§ What is required:
The full listing, copied exactly, is the required output.

§ Supplied material:
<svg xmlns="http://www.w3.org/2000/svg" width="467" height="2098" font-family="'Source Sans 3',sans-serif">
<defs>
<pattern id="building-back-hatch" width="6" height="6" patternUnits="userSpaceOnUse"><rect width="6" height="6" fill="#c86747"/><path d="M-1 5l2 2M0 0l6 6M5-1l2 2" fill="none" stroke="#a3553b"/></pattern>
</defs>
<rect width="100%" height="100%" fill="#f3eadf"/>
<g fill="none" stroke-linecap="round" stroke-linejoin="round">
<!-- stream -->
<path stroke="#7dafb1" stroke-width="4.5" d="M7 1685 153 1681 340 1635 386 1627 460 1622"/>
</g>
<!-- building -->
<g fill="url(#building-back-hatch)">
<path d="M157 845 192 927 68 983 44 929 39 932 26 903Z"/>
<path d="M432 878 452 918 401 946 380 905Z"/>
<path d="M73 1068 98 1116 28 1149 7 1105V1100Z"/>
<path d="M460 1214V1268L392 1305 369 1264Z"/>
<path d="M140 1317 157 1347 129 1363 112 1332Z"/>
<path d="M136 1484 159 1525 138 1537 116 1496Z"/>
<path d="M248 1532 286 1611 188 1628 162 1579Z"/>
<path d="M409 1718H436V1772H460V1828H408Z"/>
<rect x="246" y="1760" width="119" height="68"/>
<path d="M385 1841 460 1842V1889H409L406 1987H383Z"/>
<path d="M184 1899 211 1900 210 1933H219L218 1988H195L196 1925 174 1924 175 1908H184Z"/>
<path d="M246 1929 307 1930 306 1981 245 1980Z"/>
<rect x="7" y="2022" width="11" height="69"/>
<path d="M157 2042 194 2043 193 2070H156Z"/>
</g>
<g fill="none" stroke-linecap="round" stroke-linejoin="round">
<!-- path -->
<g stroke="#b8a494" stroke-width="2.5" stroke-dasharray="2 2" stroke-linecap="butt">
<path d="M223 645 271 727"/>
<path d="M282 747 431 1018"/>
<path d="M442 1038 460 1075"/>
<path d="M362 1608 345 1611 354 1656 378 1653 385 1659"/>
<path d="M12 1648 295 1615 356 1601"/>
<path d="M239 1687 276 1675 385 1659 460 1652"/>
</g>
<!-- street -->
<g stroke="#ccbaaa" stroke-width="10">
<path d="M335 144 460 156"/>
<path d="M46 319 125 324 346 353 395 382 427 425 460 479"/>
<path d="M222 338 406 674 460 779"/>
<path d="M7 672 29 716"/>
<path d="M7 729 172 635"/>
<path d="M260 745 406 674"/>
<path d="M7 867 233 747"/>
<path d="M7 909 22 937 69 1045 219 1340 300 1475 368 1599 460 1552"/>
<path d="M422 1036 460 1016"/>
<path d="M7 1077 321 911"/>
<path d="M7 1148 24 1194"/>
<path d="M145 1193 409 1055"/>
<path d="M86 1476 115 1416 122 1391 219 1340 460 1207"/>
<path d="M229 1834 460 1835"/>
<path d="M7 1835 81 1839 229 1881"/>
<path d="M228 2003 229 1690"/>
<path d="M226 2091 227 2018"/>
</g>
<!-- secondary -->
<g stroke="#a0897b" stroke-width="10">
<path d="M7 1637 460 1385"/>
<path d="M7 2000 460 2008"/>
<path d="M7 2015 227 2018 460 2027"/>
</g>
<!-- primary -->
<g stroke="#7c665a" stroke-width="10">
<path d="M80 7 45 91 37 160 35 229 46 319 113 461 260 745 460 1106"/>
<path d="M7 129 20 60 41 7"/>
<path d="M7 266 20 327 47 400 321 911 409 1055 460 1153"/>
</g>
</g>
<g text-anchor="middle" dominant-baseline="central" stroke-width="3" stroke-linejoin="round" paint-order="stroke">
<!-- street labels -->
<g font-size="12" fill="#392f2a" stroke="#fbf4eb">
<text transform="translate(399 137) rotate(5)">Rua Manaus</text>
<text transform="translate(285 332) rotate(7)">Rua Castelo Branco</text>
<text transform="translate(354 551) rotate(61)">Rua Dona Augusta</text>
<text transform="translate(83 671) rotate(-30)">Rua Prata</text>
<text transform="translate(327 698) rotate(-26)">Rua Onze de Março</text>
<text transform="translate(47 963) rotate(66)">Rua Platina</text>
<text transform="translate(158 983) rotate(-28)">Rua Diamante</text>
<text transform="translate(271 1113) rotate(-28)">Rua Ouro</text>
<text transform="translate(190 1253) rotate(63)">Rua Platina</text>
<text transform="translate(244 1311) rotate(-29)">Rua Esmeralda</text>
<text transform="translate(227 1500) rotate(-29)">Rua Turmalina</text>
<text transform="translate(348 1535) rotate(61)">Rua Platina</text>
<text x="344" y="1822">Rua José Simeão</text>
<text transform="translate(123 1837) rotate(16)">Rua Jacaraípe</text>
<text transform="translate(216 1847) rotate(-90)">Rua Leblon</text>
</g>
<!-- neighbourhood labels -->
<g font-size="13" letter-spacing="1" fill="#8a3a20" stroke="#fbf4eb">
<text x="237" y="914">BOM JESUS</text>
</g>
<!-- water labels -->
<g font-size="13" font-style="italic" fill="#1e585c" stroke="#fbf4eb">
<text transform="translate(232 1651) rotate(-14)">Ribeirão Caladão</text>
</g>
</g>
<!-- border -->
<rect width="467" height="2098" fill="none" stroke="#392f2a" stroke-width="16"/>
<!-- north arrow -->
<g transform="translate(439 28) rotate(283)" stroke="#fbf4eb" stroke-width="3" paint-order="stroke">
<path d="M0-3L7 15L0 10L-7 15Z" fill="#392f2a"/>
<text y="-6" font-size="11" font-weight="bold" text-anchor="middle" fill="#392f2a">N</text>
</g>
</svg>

§ Exercise result:
<svg xmlns="http://www.w3.org/2000/svg" width="467" height="2098" font-family="'Source Sans 3',sans-serif">
<defs>
<pattern id="building-back-hatch" width="6" height="6" patternUnits="userSpaceOnUse"><rect width="6" height="6" fill="#c86747"/><path d="M-1 5l2 2M0 0l6 6M5-1l2 2" fill="none" stroke="#a3553b"/></pattern>
</defs>
<rect width="100%" height="100%" fill="#f3eadf"/>
<g fill="none" stroke-linecap="round" stroke-linejoin="round">
<!-- stream -->
<path stroke="#7dafb1" stroke-width="4.5" d="M7 1685 153 1681 340 1635 386 1627 460 1622"/>
</g>
<!-- building -->
<g fill="url(#building-back-hatch)">
<path d="M157 845 192 927 68 983 44 929 39 932 26 903Z"/>
<path d="M432 878 452 918 401 946 380 905Z"/>
<path d="M73 1068 98 1116 28 1149 7 1105V1100Z"/>
<path d="M460 1214V1268L392 1305 369 1264Z"/>
<path d="M140 1317 157 1347 129 1363 112 1332Z"/>
<path d="M136 1484 159 1525 138 1537 116 1496Z"/>
<path d="M248 1532 286 1611 188 1628 162 1579Z"/>
<path d="M409 1718H436V1772H460V1828H408Z"/>
<rect x="246" y="1760" width="119" height="68"/>
<path d="M385 1841 460 1842V1889H409L406 1987H383Z"/>
<path d="M184 1899 211 1900 210 1933H219L218 1988H195L196 1925 174 1924 175 1908H184Z"/>
<path d="M246 1929 307 1930 306 1981 245 1980Z"/>
<rect x="7" y="2022" width="11" height="69"/>
<path d="M157 2042 194 2043 193 2070H156Z"/>
</g>
<g fill="none" stroke-linecap="round" stroke-linejoin="round">
<!-- path -->
<g stroke="#b8a494" stroke-width="2.5" stroke-dasharray="2 2" stroke-linecap="butt">
<path d="M223 645 271 727"/>
<path d="M282 747 431 1018"/>
<path d="M442 1038 460 1075"/>
<path d="M362 1608 345 1611 354 1656 378 1653 385 1659"/>
<path d="M12 1648 295 1615 356 1601"/>
<path d="M239 1687 276 1675 385 1659 460 1652"/>
</g>
<!-- street -->
<g stroke="#ccbaaa" stroke-width="10">
<path d="M335 144 460 156"/>
<path d="M46 319 125 324 346 353 395 382 427 425 460 479"/>
<path d="M222 338 406 674 460 779"/>
<path d="M7 672 29 716"/>
<path d="M7 729 172 635"/>
<path d="M260 745 406 674"/>
<path d="M7 867 233 747"/>
<path d="M7 909 22 937 69 1045 219 1340 300 1475 368 1599 460 1552"/>
<path d="M422 1036 460 1016"/>
<path d="M7 1077 321 911"/>
<path d="M7 1148 24 1194"/>
<path d="M145 1193 409 1055"/>
<path d="M86 1476 115 1416 122 1391 219 1340 460 1207"/>
<path d="M229 1834 460 1835"/>
<path d="M7 1835 81 1839 229 1881"/>
<path d="M228 2003 229 1690"/>
<path d="M226 2091 227 2018"/>
</g>
<!-- secondary -->
<g stroke="#a0897b" stroke-width="10">
<path d="M7 1637 460 1385"/>
<path d="M7 2000 460 2008"/>
<path d="M7 2015 227 2018 460 2027"/>
</g>
<!-- primary -->
<g stroke="#7c665a" stroke-width="10">
<path d="M80 7 45 91 37 160 35 229 46 319 113 461 260 745 460 1106"/>
<path d="M7 129 20 60 41 7"/>
<path d="M7 266 20 327 47 400 321 911 409 1055 460 1153"/>
</g>
</g>
<g text-anchor="middle" dominant-baseline="central" stroke-width="3" stroke-linejoin="round" paint-order="stroke">
<!-- street labels -->
<g font-size="12" fill="#392f2a" stroke="#fbf4eb">
<text transform="translate(399 137) rotate(5)">Rua Manaus</text>
<text transform="translate(285 332) rotate(7)">Rua Castelo Branco</text>
<text transform="translate(354 551) rotate(61)">Rua Dona Augusta</text>
<text transform="translate(83 671) rotate(-30)">Rua Prata</text>
<text transform="translate(327 698) rotate(-26)">Rua Onze de Março</text>
<text transform="translate(47 963) rotate(66)">Rua Platina</text>
<text transform="translate(158 983) rotate(-28)">Rua Diamante</text>
<text transform="translate(271 1113) rotate(-28)">Rua Ouro</text>
<text transform="translate(190 1253) rotate(63)">Rua Platina</text>
<text transform="translate(244 1311) rotate(-29)">Rua Esmeralda</text>
<text transform="translate(227 1500) rotate(-29)">Rua Turmalina</text>
<text transform="translate(348 1535) rotate(61)">Rua Platina</text>
<text x="344" y="1822">Rua José Simeão</text>
<text transform="translate(123 1837) rotate(16)">Rua Jacaraípe</text>
<text transform="translate(216 1847) rotate(-90)">Rua Leblon</text>
</g>
<!-- neighbourhood labels -->
<g font-size="13" letter-spacing="1" fill="#8a3a20" stroke="#fbf4eb">
<text x="237" y="914">BOM JESUS</text>
</g>
<!-- water labels -->
<g font-size="13" font-style="italic" fill="#1e585c" stroke="#fbf4eb">
<text transform="translate(232 1651) rotate(-14)">Ribeirão Caladão</text>
</g>
</g>
<!-- border -->
<rect width="467" height="2098" fill="none" stroke="#392f2a" stroke-width="16"/>
<!-- north arrow -->
<g transform="translate(439 28) rotate(283)" stroke="#fbf4eb" stroke-width="3" paint-order="stroke">
<path d="M0-3L7 15L0 10L-7 15Z" fill="#392f2a"/>
<text y="-6" font-size="11" font-weight="bold" text-anchor="middle" fill="#392f2a">N</text>
</g>
</svg>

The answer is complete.